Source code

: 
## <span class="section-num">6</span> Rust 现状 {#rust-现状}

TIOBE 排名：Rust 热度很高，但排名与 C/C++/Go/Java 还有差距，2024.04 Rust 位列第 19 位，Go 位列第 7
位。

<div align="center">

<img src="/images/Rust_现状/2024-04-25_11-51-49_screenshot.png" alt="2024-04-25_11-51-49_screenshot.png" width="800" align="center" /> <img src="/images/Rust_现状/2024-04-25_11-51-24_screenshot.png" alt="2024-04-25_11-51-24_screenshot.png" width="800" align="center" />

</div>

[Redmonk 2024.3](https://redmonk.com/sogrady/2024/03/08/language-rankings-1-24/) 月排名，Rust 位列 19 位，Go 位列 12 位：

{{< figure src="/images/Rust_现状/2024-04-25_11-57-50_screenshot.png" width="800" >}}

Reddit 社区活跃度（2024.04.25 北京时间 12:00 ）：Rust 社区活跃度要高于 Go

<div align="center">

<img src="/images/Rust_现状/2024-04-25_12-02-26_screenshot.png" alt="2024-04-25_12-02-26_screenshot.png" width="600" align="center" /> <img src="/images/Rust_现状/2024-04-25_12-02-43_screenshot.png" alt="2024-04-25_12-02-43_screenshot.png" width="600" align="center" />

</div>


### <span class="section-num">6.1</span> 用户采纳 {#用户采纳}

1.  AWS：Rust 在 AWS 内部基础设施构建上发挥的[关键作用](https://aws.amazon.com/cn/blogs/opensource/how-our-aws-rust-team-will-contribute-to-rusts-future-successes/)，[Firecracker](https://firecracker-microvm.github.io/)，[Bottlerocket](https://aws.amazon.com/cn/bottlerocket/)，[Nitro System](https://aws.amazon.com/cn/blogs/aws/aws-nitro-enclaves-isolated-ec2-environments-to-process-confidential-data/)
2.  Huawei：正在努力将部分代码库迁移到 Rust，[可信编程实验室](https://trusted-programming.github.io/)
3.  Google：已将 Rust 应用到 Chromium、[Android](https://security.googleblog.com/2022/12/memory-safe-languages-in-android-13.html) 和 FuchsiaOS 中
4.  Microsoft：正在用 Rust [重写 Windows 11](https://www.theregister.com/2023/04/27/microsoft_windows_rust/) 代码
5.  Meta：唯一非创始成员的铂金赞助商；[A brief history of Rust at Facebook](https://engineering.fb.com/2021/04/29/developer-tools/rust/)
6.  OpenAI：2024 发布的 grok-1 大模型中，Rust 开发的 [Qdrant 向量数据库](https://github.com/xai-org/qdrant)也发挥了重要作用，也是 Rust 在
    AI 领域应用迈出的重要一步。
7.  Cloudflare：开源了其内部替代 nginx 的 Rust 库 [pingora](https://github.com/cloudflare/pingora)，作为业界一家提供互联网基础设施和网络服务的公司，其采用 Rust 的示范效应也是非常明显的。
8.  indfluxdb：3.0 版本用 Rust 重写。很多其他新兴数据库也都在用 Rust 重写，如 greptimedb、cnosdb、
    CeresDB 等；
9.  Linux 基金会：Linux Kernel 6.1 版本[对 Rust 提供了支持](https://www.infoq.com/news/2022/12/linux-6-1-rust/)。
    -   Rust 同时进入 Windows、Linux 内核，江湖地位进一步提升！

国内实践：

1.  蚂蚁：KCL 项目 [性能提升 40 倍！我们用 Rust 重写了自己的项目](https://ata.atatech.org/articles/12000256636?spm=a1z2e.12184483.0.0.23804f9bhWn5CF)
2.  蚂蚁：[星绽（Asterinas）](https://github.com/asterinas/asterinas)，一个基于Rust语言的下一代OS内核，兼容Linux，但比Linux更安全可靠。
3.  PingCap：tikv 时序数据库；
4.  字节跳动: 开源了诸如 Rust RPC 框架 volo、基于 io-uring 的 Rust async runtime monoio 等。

## [Assignment]
What you give back should be only the lines of the records above, starting at the line with "位，Go 位列 12 位：" and ending at the line with "和 FuchsiaOS 中", restated word for word.

## [Answer space]
[Redmonk 2024.3](https://redmonk.com/sogrady/2024/03/08/language-rankings-1-24/) 月排名，Rust 位列 19 位，Go 位列 12 位：

{{< figure src="/images/Rust_现状/2024-04-25_11-57-50_screenshot.png" width="800" >}}

Reddit 社区活跃度（2024.04.25 北京时间 12:00 ）：Rust 社区活跃度要高于 Go

<div align="center">

<img src="/images/Rust_现状/2024-04-25_12-02-26_screenshot.png" alt="2024-04-25_12-02-26_screenshot.png" width="600" align="center" /> <img src="/images/Rust_现状/2024-04-25_12-02-43_screenshot.png" alt="2024-04-25_12-02-43_screenshot.png" width="600" align="center" />

</div>


### <span class="section-num">6.1</span> 用户采纳 {#用户采纳}

1.  AWS：Rust 在 AWS 内部基础设施构建上发挥的[关键作用](https://aws.amazon.com/cn/blogs/opensource/how-our-aws-rust-team-will-contribute-to-rusts-future-successes/)，[Firecracker](https://firecracker-microvm.github.io/)，[Bottlerocket](https://aws.amazon.com/cn/bottlerocket/)，[Nitro System](https://aws.amazon.com/cn/blogs/aws/aws-nitro-enclaves-isolated-ec2-environments-to-process-confidential-data/)
2.  Huawei：正在努力将部分代码库迁移到 Rust，[可信编程实验室](https://trusted-programming.github.io/)
3.  Google：已将 Rust 应用到 Chromium、[Android](https://security.googleblog.com/2022/12/memory-safe-languages-in-android-13.html) 和 FuchsiaOS 中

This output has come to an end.